Scala will expand that, assuming m type is (List[Int])AnyRef into (Scala 2.7):

val f = new AnyRef with Function1[List[Int], AnyRef] {
  def apply(x$1: List[Int]) = this.m(x$1)
}

On Scala 2.8, it actually uses an AbstractFunction1 class to reduce class sizes.

Or simply saying val f = m _ is same as val f = (x: List[Int]) => m(x)

To make this answer more modern and precise let's see what's happening using scalac 2.11.2 and javap:

$ echo "object Z{def f(a: Int) = a}" > Z.scala //no eta-abstraction here

$ scalac Z.scala

$ ls
Z$.class    Z.class     Z.scala

$ echo "object Z{def f(a: Int) = a; val k = f _}" > Z.scala

$ scalac Z.scala

$ ls
Z$$anonfun$1.class  Z.class //new anonfun class added for lambda
Z$.class        Z.scala

$ javap -c Z\$\$anonfun\$1.class 
Compiled from "Z.scala" // I've simplified output a bit
public final class Z$$anonfun$1 extends scala.runtime.AbstractFunction1$mcII$sp implements scala.Serializable {

  public final int apply(int);
    Code:
      calling apply$mcII$sp(int)

  public int apply$mcII$sp(int); //that's it
    Code:
       0: getstatic     #25    // reading Field Z$.MODULE$:LZ$;, which points to `object Z`
       3: iload_1       
       4: invokevirtual #28    // calling Method Z$.f
       7: ireturn       

  public final java.lang.Object apply(java.lang.Object); //just boxed version of `apply`
    Code:

      unboxToInt
      calling apply(int) method
      boxToInteger       

  public Z$$anonfun$1();
    Code:
      AbstractFunction1$mcII$sp."<init>":()V //initialize

}

So it still extends AbstractFunction1

Answer 3

I'll try to provide some examples how a function or method are assigned to values with underscore.

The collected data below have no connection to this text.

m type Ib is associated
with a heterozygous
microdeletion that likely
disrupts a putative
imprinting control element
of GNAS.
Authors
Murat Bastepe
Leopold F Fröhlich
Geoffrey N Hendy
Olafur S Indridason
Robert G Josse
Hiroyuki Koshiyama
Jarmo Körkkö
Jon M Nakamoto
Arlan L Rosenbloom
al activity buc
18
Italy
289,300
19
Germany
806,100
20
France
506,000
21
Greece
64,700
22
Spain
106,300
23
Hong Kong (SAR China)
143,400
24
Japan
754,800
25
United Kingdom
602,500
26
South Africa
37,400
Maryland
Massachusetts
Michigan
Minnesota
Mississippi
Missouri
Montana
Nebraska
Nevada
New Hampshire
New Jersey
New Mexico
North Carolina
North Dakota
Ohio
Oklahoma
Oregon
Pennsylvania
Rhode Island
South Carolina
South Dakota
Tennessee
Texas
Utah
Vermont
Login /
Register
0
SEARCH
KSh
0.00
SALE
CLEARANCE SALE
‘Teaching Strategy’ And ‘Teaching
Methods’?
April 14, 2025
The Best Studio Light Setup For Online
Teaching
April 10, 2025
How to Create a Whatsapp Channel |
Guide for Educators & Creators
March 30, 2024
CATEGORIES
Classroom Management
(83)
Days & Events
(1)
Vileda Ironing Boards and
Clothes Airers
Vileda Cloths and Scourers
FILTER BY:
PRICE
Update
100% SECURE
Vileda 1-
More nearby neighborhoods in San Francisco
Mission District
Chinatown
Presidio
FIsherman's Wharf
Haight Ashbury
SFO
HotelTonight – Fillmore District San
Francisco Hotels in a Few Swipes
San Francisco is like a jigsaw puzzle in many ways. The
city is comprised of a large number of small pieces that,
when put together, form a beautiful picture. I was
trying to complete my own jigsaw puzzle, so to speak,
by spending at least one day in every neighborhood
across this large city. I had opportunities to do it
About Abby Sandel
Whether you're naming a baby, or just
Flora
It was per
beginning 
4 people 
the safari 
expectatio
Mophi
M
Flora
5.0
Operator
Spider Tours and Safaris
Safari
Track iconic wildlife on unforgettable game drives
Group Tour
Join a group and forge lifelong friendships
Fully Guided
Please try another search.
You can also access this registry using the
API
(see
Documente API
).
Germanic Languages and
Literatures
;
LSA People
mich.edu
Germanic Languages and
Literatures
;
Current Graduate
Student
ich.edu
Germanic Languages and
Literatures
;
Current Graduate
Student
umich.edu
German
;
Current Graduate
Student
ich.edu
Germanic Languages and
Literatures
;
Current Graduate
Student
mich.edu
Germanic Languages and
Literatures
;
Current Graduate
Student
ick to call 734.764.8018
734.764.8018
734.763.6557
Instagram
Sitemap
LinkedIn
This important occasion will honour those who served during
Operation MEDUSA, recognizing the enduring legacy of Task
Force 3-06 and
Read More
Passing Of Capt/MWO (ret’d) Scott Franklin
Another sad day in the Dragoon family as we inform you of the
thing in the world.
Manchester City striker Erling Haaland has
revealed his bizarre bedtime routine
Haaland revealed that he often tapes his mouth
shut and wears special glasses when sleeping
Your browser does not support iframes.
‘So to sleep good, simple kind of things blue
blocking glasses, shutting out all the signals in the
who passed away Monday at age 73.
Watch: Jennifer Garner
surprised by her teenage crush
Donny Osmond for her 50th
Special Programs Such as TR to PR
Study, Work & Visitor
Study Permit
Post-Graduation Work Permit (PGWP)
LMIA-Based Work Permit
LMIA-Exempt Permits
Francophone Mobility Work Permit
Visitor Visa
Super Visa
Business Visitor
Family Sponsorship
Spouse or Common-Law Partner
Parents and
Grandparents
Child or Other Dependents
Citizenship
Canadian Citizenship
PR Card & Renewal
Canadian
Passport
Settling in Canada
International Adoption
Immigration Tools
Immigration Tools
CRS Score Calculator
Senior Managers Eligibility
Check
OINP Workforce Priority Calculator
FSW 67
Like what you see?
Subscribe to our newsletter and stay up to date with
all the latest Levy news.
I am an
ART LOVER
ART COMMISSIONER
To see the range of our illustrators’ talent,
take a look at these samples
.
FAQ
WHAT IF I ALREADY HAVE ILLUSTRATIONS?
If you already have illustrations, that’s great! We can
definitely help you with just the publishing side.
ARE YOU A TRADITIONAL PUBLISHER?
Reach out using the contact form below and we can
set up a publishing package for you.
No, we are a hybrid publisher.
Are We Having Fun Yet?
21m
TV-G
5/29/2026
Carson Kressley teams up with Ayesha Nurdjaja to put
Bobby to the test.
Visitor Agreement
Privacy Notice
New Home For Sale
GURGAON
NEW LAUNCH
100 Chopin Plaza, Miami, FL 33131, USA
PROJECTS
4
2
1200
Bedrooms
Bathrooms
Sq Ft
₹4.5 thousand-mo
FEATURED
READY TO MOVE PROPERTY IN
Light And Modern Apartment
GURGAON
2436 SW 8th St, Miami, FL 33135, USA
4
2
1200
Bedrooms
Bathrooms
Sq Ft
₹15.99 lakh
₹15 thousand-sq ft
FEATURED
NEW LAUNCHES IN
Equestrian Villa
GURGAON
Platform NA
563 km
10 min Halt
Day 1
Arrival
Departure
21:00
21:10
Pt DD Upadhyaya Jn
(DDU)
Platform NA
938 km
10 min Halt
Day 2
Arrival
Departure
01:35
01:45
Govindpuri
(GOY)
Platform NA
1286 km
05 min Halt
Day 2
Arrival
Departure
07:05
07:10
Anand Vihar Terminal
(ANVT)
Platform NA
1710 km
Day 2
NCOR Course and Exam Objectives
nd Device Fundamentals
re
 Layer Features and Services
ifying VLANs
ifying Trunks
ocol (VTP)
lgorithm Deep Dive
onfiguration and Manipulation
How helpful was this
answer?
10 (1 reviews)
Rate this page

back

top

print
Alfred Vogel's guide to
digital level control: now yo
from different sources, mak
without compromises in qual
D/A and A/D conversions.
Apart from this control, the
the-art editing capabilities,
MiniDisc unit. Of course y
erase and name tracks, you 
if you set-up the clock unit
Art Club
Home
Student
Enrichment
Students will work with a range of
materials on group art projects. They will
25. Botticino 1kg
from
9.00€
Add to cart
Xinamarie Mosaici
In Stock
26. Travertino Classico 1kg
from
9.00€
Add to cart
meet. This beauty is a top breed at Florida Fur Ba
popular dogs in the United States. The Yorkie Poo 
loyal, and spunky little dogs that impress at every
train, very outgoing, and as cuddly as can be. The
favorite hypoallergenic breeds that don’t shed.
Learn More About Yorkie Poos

If it's need to reference a zero-argument function

scala> val uuid = java.util.UUID.randomUUID _
uuid: () => java.util.UUID = <function0>

scala> uuid()
res15: java.util.UUID = 3057ef51-8407-44c8-a09e-e2f4396f566e

scala> uuid()
uuid: java.util.UUID = c1e934e4-e722-4279-8a86-004fed8b9090

Check how it's different when one does

scala> val uuid = java.util.UUID.randomUUID
uuid: java.util.UUID = 292708cb-14dc-4ace-a56b-4ed80d7ccfc7

In first case one assigned a reference to a function. And then calling uuid() generates new UUID every time. In second, function randomUUID has been called and value assigned to a val uuid.

There are some other cases why _ might be useful. It's possible to use a function with two arguments and create a function with a single argument out of it.

scala> def multiply(n: Int)(m: Int) = n*m
multiply: (n: Int)(m: Int)Int

scala> val by2 = multiply(2) _
by2: Int => Int = <function1>

scala> by2(3)
res16: Int = 6  

To be able to do, it's crucial to define function multiply as curried. It's called function currying.